Take a break from politicians

It appears (yawn) that we’re going to have to put up with election speculation (yawn) every day between now and when the members of Parliament take their three-month summer break. This break (yawn) follows their pre-Easter break, their Easter break and their post-Easter break, which was last week.

Before that (how do our lawmakers endure the strain?) there was their mid-winter break, and before that the Christmas break, and before that the pre-Christmas break when Stephen Harper shut the doors of Parliament to save his government.

When they’re not breaking, the MPs are posturing (yawn) as they are now with election bluster. It is clear there won’t be an election called before the summer break. For one thing, we just had an election last fall. For another, the issue of changes to employment insurance isn’t important enough to trigger a new one. For another, Liberals are unlikely to get the support of the opposition parties to defeat the government on a non-confidence motion.
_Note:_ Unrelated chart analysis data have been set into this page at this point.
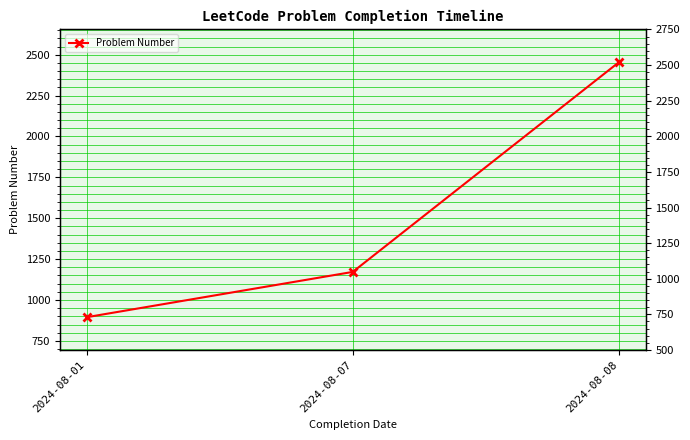

What is the average value?

1507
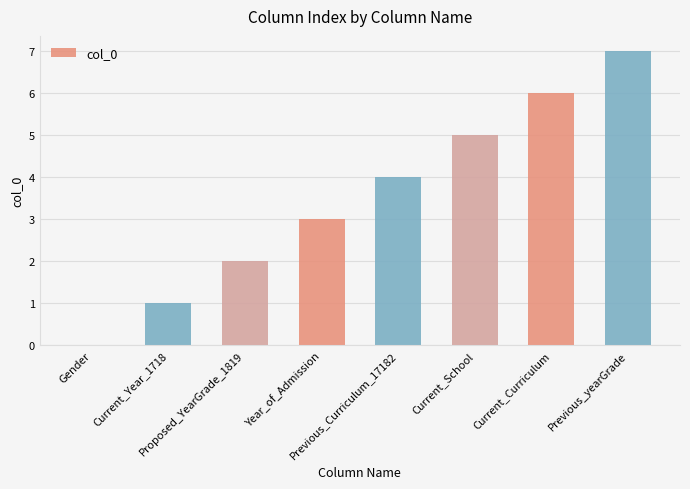

What is the greatest value displayed?

7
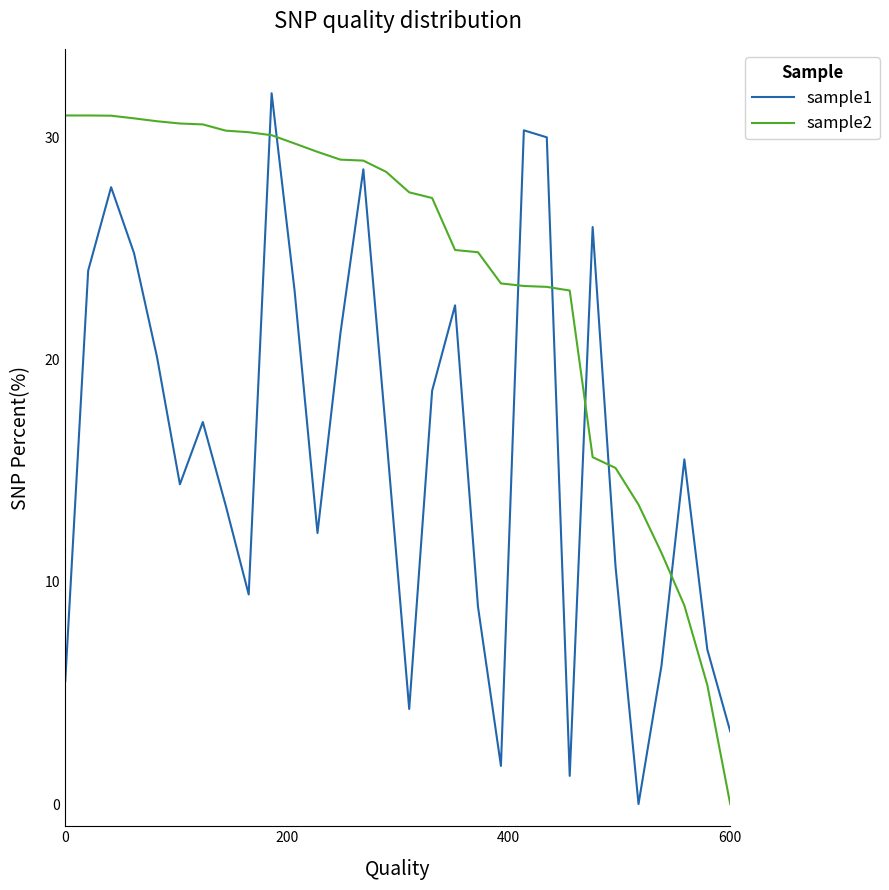

Rank the series by their average value, from lowest to highest.

sample1, sample2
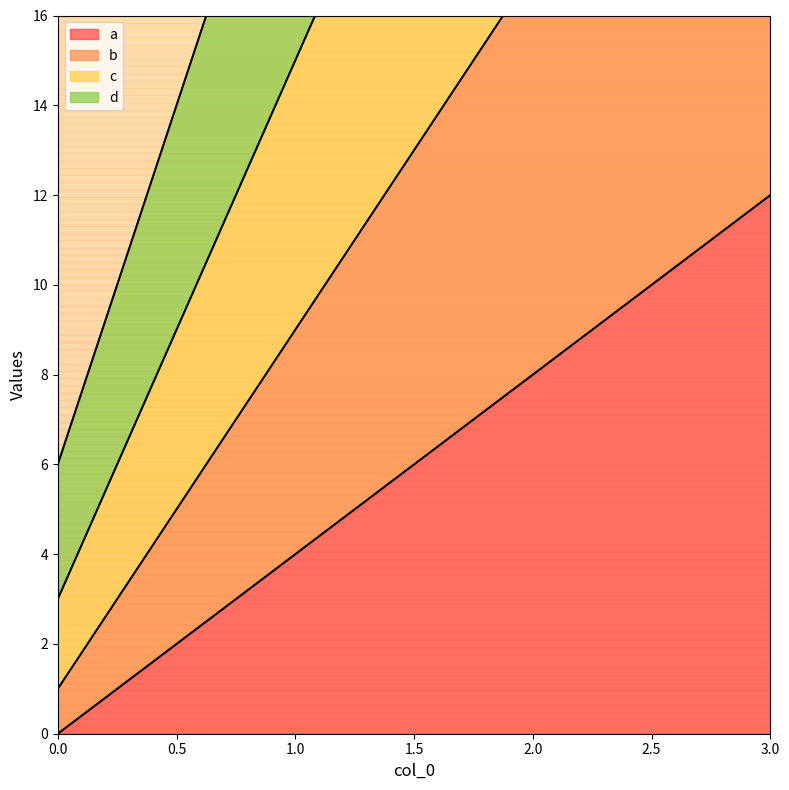

What is the sum of the a values at 0.0 and 1.0?

4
And so everybody should relax and tune out politics until the MPs return to work in late September before their weeklong Thanksgiving break in mid-October.

By that time, the Conservatives hope the recession will be easing off and their attack ads will have succeeded in making voters believe Michael Ignatieff is an arrogant elitist whose only interest in this country has been for vacation stopovers.

They should bear in mind, however, that the last so-called arrogant elitist who sat in the king’s chair was Pierre Trudeau. A new poll rating modern prime ministers shows Trudeau on top by a huge margin. He scored 39 per cent, with everyone else in the footnote category at 11 per cent or worse. Stephen Harper was at 11 per cent, but the bad news for him was he topped the list for worst PM, scoring 22 per cent.

Trudeau also had the reputation of someone who cared more what was happening in the salons of Paris than the bowling alleys of Moose Jaw. That didn’t hurt him either. He also had the reputation of being an intellectual, something else the anti-Iggy ads scorn. That didn’t hurt him either.

Come to think of it, maybe the Grits ought to be saluting the ads painting their new guy as an outsider.

The thing about Trudeau was he wasn’t pedestrian, like (yawn) some latter-day prime ministers we know. That’s why he was and is still admired. His outsider aura gave him a compelling mystique. He rose above — as national leaders should — our collective mundanity.